You need to make sure that the main place Name field also has a language code. At the end of the place Name field and before the Type field there is an edit Icon. This opens the same edit window for the main entry as the Alternative name entries.
That worked for the Family Lines Graph, but not the Detailed Ancestral Report.
That’s interesting. I’d never noticed that. Setting the default to ‘en’ doesn’t allow the French Alternative Name to be used in the Detailed Ancestral Report, however.
Do you have an SQL snippet for lazy people (me) I could use via the sqlite3 console to add ‘en’ as the default place language for all those that don’t have it already? It wasn’t clear to me from the table’s schema how that’s managed. Maybe there’s a way to mass update them from the interface that’s safer.
Using the Place Format Editor you should be able to create a format named ‘French’ setting fr in the language field. Then set ‘French’ as the place name format in Preferences causing French place names to be displayed throughout the Gramps GUI. This should carry over into all reports.
I use the endonym for all place names. I add the English name as an alternative so I can search for the record. When needed, I’ll add the record using the latin alphabet with the native script as another alternative. I do not add the language codes since I never have the need to translate place names.
French place names are in French. German place names are in German.
I use the Narrative Web as the report I create for cousins so all this gets added to the place record. I also add the Wikipedia page to each place record. If someone doesn’t know where Suomi is they can learn something.
Perhaps we can brainstorm adapting their Place name formatting approach to the other report. Having a Report from a similar category is usually easier to use as a reference example.
Posting a Feature Request with a possible patch is more likely to yield results.
The Detailed Ancestral Report source has a pretty basic place format handling: self.place_format = menu.get_option_by_name("place_format").get_value()
def get_event_place(self, event):
"""get the place of the event"""
place_text = ""
place_handle = event.get_place_handle()
if place_handle:
place = self._db.get_place_from_handle(place_handle)
if place:
place_text = _pd.display(self._db, place)
place_text = html.escape(place_text)
return place_text
Setting the place format in Preferences to either FRENCH or SPANISH, the Detailed Ancestral Report displayed the place in the correct language. Setting the default to Full in Preferences displayed the English name in the GUI. When running the DAR, I set the Place format option to FRENCH and the report displayed the French place name.
That’s the part I missed. It’s a good workaround. Thanks!
This is the part I’m unsure about the correct solution. Users can add multiple Alternative Names with the same language, so which one would get selected? Is the workaround ITT the best way to handle it instead of assuming that setting the report/graph language would pull in Alternate Names with the same language like I was proposing?
If the event date is after 1690 Woodstock is displayed. Events between 1620 and 1690 New Roxbury displays. The last entry is there in case an event has no date. No date is looking for the earliest date (think 1 Jan 0001). An entry before <date> will also handle an event with no date. But is that the name you want to display.

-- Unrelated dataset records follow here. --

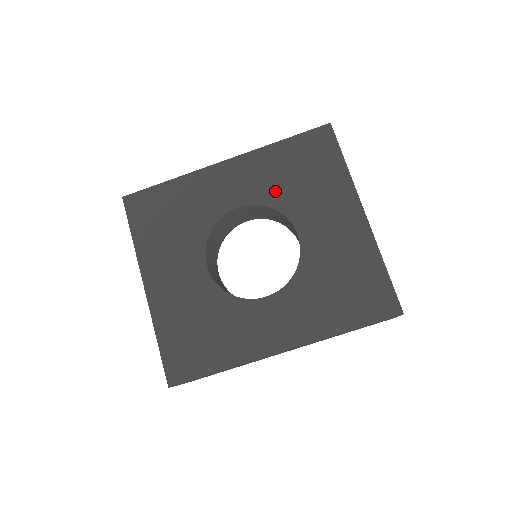
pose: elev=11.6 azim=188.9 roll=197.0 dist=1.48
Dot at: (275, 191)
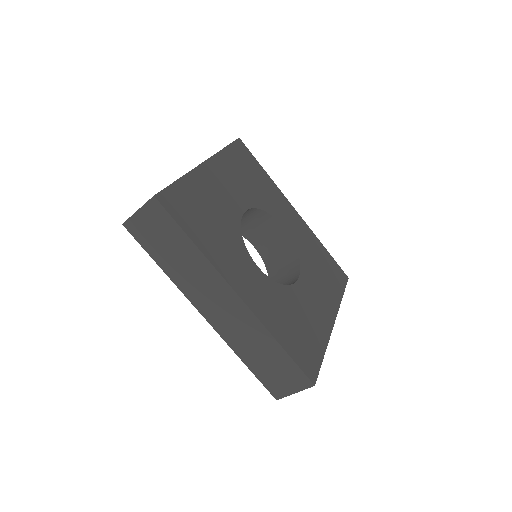
Dot at: (306, 252)
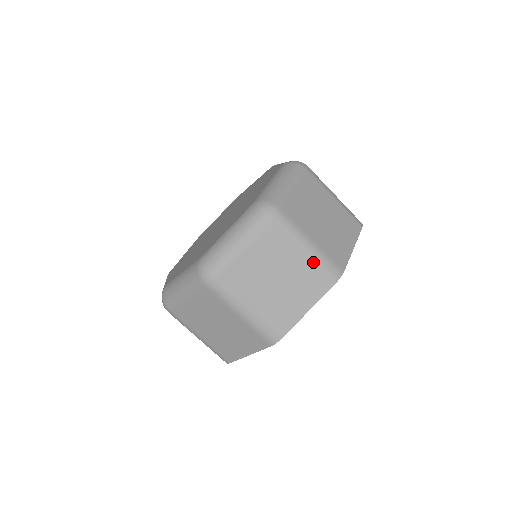
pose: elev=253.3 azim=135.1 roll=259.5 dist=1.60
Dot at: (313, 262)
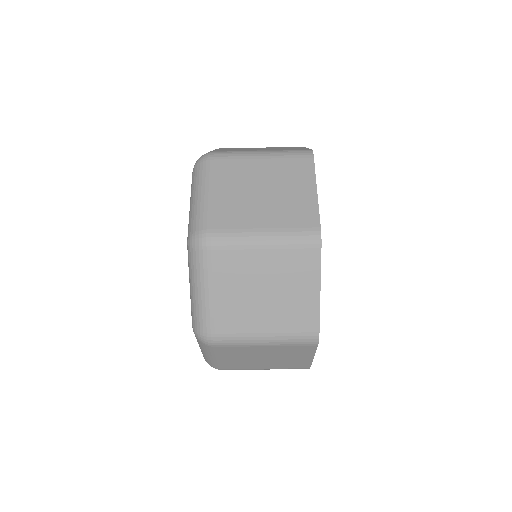
Dot at: (278, 159)
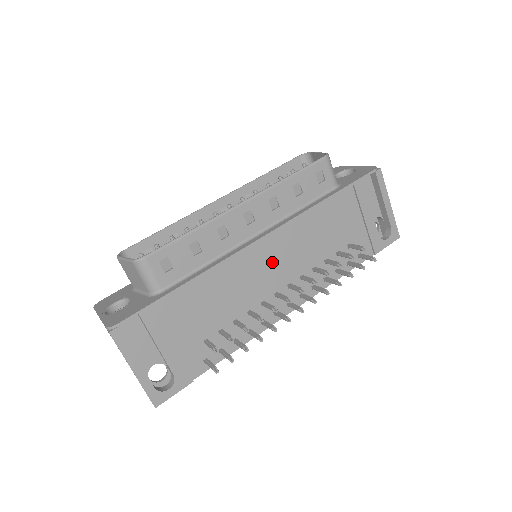
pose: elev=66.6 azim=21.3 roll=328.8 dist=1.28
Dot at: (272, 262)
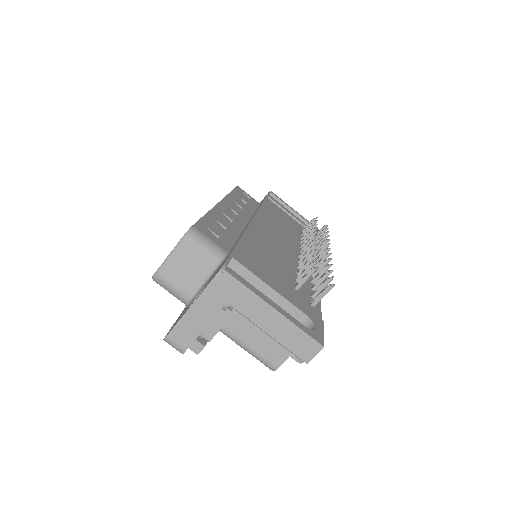
Dot at: (275, 235)
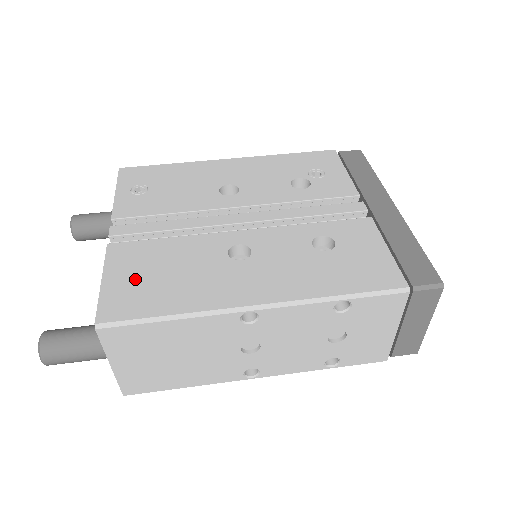
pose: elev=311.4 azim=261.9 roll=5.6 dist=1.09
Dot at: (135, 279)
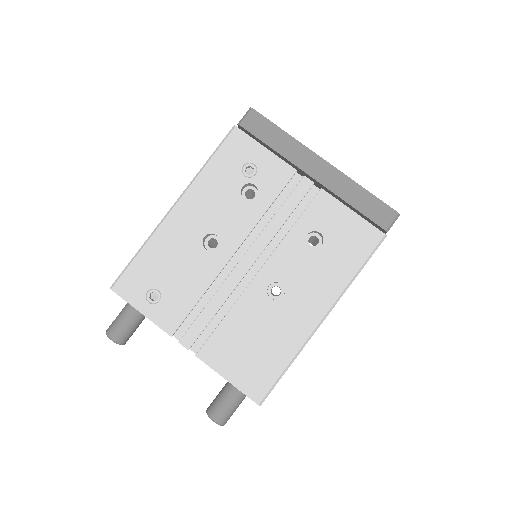
Dot at: (243, 363)
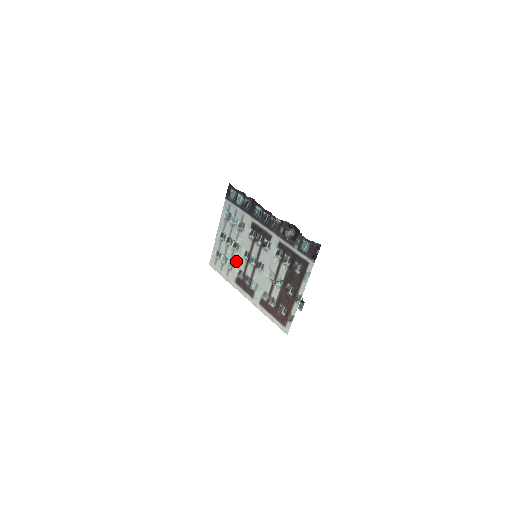
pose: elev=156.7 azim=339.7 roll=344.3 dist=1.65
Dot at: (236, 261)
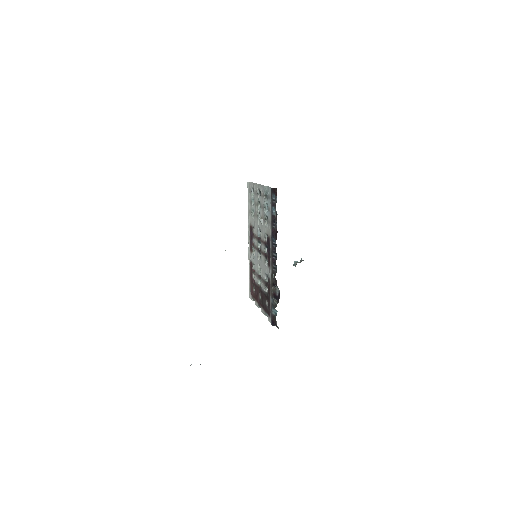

What I am showing is for the English or default language.
To do the same for other languages you need to add additional entries with the dates but also for the language.
Just remember that the main place name entry is evaluated first then the list of alternatives in order. The first entry that returns as true for the date and/or language will be the name displayed.
You should list the endonym before the exonyms. The language can be left empty for the endonym, since the first name matching the date range will be used if there is no matching exonym.
For example:
Firenze “” or “it”
Florence “en”
will display “Firenze” for all languages except for English when “Florence” will be displayed.